What is being asked: Go through the entries, filter for the word "puede", and copy every line that has it.

Dataset entries:
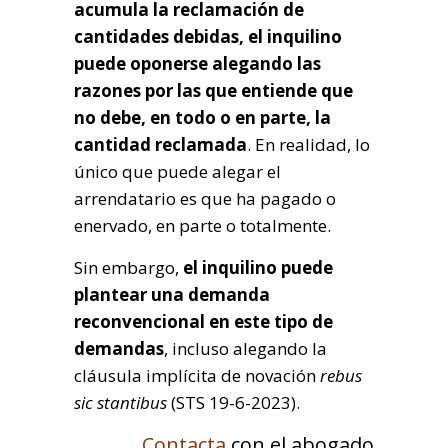
acumula la reclamación de
cantidades debidas, el inquilino
puede oponerse alegando las
razones por las que entiende que
no debe, en todo o en parte, la
cantidad reclamada
. En realidad, lo
único que puede alegar el
arrendatario es que ha pagado o
enervado, en parte o totalmente.
Sin embargo,
el inquilino puede
plantear una demanda
reconvencional en este tipo de
demandas
, incluso alegando la
cláusula implícita de novación
rebus
sic stantibus
(STS 19-6-2023).
Contacta
con el abogado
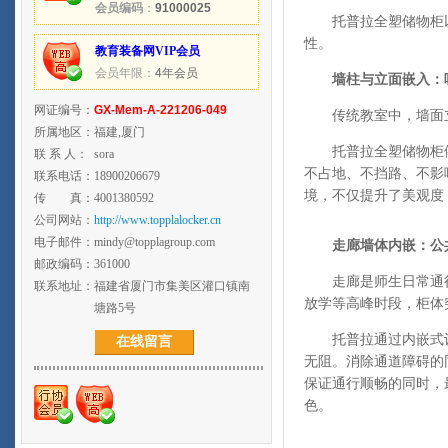
会员编码
：
91000025
托普拉全塑储物柜
性。
教育装备网VIP会员
会员年限：
4年会员
墙柱与立面嵌入：
网证编号：
GX-Mem-A-221206-049
传统教室中，墙面
所属地区：
福建,厦门
托普拉全塑储物柜
联 系 人：
sora
不占地、不挡路、不影
联系电话：
18900206679
境，不仅提升了美观度
传 真：
4001380592
公司网站：
http://www.topplalocker.cn
电子邮件：
mindy@topplagroup.com
走廊墙体内嵌：公
邮政编码：
361000
走廊是师生日常通
联系地址：
福建省厦门市集美区灌口镇南
放学等高峰时段，柜体
塘路5号
托普拉通过内嵌式
在线留言
无阻。消除通道障碍的
保证通行顺畅的同时，
色。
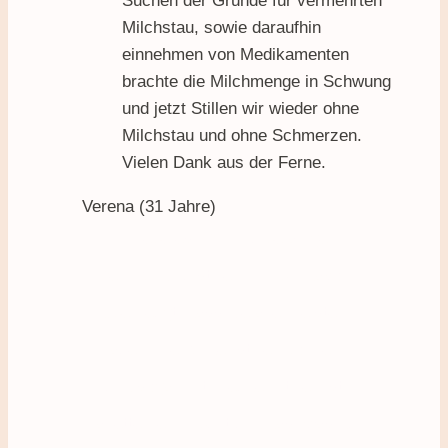
Suchen der Gründe für vermehrten
Milchstau, sowie daraufhin
einnehmen von Medikamenten
brachte die Milchmenge in Schwung
und jetzt Stillen wir wieder ohne
Milchstau und ohne Schmerzen.
Vielen Dank aus der Ferne.
Verena (31 Jahre)
Ich liebe es, Dich zu befähigen,
Dein Kind zu stillen. Ich bin davon
überzeugt, dass die allermeisten
Frauen ihre Kinder stillen können –
und sogar mit Freude. Stillen ist
facettenreich, bunt und das, was du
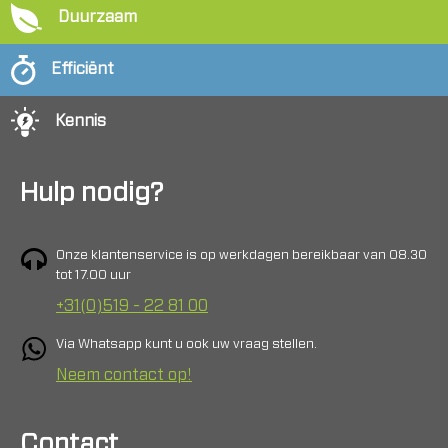
Duurzaam
Efficiënt
Kennis
Hulp nodig?
Onze klantenservice is op werkdagen bereikbaar van 08.30
tot 17.00 uur
+31(0)519 - 22 81 00
Via Whatsapp kunt u ook uw vraag stellen.
Neem contact op!
Contact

Answer to this exercise:
puede oponerse alegando las
único que puede alegar el
el inquilino puede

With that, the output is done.